(This is obviously a joke on the title of The Curse of Frankenstein)
In this thrilling horror movie, The Cursive Frankenstein, the Frankenstein monster is created and, rejected by his creator, he escapes into the countryside, where he is taken in by an unemployed, elderly elementary school teacher who teaches the monster to write in the cursive handwriting style. After the unemployed teacher dies due to age and a lack of benefits and food, the monster strikes out on his own, armed now with the ability to write and speak. But when the monster finds out that schools aren’t teaching kids to write in cursive anymore, he flies into a rage and throws a school policy administrator into a lake, drowning him (instead of a child, like in Frankenstein). Then the monster attacks and occupies an elementary school, where he lets all the kids go and attacks all teachers and school administrators who try to oust him. Then the community, in an uproar, and misunderstanding the reason for the monster’s rage, storm the school with torches and pitchforks and burn the school to the ground. The End.
Oh, but the monster does not die, but like in The Bride of Frankenstein, he falls from the burning school and into an underground natural spring. And so in this sequel, The Revenge of Cursive Frankenstein, the monster, inspired by the idea of burning something down after the townspeople burn down an elementary school with him in it, finds out where the school district keeps all their budget money, and he threatens to burn it down with all their money going up in smoke if they refuse to start teaching cursive writing again. Well, naturally the policy people refuse, and so he burns it all down, causing massive budget cuts in education in addition to loss of one of the only elementary schools left being burned down in the last move by the townspeople. The End.
And, then, of course, there’s The Bride of Cursive Frankenstein, where Doctor Frankenstein builds a female monster for himself as a new girlfriend once his wife leaves him over his unethical experiments. Oh, but the monster meets her, and seeing his beautiful handwriting, she falls in love with the monster, and Doctor Frankenstein commits suicide in despair. (Or does he just fake his death for the sequel? {I’ll never tell! Or will I? Maybe I will for the next sequel: Cursive Frankenstein Must Be Destroyed, where Dept. of Education officials decide to nuke the town to rid themselves of admitting fault for all the horror of The Cursive Frankenstein movies that only happened because of their decision to cut education as a first, rather than last, resort, just like they nuked the town in Return of the Living Dead, causing the zombie infestation to go nationwide. Oh, but our government would never make anything worse via a military intervention, now would they? Of course not!})

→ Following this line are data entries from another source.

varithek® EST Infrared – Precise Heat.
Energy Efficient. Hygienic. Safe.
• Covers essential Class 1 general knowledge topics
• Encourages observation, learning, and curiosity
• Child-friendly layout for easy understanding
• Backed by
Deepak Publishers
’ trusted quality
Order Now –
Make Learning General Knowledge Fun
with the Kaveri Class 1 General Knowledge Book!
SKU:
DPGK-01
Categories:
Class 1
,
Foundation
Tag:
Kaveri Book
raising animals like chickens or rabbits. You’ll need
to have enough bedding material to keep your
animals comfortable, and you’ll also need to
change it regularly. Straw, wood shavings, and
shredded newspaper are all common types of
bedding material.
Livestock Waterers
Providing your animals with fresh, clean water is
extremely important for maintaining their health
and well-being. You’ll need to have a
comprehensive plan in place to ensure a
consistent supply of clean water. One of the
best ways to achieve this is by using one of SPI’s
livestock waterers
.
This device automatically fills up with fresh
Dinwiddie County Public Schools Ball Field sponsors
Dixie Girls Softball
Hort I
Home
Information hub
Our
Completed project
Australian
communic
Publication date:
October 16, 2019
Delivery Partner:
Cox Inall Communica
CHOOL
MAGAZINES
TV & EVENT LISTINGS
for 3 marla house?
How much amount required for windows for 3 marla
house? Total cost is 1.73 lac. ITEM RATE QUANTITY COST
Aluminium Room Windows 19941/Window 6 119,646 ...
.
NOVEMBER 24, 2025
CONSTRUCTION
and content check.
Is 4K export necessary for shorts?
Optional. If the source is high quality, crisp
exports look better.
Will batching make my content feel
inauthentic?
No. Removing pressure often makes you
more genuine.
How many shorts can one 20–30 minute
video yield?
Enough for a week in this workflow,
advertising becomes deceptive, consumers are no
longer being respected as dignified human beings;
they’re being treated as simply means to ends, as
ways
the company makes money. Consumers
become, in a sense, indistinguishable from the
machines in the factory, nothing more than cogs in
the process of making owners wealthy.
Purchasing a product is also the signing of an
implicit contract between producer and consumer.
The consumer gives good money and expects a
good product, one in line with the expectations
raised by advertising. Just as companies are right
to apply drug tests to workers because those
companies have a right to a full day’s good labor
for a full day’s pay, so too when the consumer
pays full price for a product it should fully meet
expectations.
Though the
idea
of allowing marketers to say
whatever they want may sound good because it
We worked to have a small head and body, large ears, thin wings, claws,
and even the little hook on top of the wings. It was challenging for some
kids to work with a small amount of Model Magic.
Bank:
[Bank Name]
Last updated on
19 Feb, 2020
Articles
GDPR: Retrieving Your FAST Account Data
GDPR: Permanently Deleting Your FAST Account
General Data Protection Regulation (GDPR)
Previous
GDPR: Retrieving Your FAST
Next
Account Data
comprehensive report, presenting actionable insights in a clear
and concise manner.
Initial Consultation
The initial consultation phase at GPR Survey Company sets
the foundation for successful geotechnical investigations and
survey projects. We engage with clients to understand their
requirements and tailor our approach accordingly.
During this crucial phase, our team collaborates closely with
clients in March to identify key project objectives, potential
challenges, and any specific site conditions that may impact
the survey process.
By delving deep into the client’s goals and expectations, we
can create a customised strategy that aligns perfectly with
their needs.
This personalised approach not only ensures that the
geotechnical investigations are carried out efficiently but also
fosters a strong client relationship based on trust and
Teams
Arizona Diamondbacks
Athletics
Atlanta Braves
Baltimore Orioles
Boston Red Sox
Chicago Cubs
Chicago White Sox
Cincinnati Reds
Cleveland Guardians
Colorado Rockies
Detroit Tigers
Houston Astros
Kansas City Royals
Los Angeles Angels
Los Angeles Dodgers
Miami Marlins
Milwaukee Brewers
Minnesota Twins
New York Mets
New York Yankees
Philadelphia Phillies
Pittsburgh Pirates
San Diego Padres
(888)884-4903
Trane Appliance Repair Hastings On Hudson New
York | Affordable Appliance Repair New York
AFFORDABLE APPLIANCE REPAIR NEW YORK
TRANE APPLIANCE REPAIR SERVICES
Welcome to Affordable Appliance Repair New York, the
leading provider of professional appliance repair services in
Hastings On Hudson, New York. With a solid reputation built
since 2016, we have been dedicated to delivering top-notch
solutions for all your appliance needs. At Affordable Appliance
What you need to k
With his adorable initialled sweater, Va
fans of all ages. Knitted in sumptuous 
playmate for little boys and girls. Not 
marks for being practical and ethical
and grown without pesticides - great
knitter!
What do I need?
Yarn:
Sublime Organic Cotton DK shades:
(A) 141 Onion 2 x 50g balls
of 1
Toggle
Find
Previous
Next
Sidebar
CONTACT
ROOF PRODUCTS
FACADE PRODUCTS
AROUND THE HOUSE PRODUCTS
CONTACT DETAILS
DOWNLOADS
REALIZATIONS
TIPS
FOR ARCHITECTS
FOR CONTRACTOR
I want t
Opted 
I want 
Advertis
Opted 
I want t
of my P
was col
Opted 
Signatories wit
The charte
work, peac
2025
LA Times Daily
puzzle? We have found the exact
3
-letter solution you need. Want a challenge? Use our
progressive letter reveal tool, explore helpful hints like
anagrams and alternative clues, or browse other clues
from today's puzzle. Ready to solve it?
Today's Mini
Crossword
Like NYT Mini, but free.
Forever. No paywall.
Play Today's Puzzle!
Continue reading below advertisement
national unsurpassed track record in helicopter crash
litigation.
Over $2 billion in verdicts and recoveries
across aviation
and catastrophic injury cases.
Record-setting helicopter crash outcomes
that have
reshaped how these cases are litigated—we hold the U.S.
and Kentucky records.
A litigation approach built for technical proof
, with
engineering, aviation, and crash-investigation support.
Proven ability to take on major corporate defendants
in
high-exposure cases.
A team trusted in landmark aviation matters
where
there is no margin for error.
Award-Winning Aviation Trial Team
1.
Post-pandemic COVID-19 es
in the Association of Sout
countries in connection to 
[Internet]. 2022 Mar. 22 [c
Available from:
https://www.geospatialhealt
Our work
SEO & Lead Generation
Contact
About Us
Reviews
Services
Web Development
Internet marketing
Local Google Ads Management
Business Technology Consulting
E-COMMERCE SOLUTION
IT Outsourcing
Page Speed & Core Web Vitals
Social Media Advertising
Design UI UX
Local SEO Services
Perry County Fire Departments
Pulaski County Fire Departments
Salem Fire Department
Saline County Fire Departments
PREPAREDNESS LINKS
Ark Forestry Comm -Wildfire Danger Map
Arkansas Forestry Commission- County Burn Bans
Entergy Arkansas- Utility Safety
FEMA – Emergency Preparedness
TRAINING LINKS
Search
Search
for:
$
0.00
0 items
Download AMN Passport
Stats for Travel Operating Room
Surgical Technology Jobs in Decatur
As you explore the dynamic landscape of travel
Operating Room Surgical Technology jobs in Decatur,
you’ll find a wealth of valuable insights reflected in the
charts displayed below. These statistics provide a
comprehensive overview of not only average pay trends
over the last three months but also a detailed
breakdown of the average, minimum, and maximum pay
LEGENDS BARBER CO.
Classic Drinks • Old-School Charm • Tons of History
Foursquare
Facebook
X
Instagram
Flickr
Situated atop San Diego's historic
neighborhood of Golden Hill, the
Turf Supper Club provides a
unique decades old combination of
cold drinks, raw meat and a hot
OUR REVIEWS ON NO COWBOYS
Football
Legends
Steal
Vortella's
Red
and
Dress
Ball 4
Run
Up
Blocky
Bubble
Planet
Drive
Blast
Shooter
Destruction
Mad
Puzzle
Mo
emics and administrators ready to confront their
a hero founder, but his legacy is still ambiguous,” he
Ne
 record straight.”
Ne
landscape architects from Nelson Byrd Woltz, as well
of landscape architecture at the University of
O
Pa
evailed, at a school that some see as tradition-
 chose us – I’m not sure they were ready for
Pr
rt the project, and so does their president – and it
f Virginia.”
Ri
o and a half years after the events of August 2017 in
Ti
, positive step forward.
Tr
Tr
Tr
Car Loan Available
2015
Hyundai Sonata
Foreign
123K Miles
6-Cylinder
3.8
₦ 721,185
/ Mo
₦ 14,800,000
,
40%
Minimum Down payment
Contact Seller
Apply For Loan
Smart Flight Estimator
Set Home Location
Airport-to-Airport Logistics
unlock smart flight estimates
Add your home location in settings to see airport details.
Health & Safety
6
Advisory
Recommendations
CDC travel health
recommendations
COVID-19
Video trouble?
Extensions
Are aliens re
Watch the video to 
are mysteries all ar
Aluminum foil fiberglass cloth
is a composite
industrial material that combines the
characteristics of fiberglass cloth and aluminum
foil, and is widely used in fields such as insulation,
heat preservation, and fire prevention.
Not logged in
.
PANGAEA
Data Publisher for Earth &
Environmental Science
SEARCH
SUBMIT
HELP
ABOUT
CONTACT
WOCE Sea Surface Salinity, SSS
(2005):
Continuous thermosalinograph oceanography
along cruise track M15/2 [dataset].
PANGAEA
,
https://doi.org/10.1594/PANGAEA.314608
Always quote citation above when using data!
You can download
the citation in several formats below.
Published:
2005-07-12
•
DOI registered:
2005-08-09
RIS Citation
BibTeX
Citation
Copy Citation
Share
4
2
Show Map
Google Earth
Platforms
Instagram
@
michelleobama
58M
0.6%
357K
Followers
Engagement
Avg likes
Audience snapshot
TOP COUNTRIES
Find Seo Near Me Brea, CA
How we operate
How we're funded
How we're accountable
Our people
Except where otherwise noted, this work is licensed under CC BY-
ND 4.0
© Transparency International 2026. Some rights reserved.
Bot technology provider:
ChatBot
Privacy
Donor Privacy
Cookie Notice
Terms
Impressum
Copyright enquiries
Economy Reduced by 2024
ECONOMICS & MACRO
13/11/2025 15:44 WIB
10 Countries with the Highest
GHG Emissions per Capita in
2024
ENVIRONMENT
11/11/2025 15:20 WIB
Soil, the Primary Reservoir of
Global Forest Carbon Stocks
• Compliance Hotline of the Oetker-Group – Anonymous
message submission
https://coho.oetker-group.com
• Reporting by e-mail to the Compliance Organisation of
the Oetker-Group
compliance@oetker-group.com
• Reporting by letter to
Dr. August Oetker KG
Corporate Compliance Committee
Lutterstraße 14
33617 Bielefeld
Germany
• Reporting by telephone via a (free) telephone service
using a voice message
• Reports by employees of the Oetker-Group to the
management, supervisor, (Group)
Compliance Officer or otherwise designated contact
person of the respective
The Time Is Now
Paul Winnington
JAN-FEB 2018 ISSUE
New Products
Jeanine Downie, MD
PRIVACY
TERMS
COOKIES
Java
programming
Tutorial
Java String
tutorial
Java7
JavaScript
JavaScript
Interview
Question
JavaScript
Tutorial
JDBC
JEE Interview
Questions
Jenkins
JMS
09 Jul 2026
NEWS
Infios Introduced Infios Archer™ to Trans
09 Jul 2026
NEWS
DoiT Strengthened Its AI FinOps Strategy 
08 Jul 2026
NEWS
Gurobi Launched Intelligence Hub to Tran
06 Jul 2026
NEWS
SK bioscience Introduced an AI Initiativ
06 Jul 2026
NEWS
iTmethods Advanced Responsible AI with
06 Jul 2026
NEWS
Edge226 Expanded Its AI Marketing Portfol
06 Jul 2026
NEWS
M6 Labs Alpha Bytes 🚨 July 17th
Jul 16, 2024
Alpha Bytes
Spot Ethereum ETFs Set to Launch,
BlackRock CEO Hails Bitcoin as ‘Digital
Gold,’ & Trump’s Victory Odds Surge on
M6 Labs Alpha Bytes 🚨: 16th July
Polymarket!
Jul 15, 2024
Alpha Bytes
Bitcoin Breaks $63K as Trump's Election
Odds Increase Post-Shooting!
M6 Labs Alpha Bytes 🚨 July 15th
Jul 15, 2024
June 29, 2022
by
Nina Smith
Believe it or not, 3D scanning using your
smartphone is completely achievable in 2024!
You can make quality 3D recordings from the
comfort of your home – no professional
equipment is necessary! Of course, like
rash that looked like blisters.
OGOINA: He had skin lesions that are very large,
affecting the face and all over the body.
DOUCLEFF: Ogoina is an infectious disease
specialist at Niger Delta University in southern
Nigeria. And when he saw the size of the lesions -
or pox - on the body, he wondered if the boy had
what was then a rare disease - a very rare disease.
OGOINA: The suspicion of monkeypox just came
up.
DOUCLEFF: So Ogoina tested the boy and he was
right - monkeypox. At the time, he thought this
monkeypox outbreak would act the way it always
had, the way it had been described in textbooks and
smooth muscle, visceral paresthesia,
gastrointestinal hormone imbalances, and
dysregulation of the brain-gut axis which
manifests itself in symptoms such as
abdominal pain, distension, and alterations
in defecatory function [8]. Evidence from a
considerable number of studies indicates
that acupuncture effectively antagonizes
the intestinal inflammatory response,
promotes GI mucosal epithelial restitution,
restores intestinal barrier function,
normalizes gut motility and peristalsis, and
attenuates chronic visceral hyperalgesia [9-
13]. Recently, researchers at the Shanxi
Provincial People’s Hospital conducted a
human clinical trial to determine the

(I actually never used cursive writing much myself, finding handwritten print to be faster personally. But I had to learn it in elementary school: we all did; so why shouldn’t every kid nowadays have to go through the same crap of learning two written styles of English the language? How are people supposed to read old handwritten documents if they don’t know cursive writing? A lot of it looks like scrawl. I’ll bet Lin-Manuel Miranda knew it when he did research for his groundbreaking musical Hamilton.)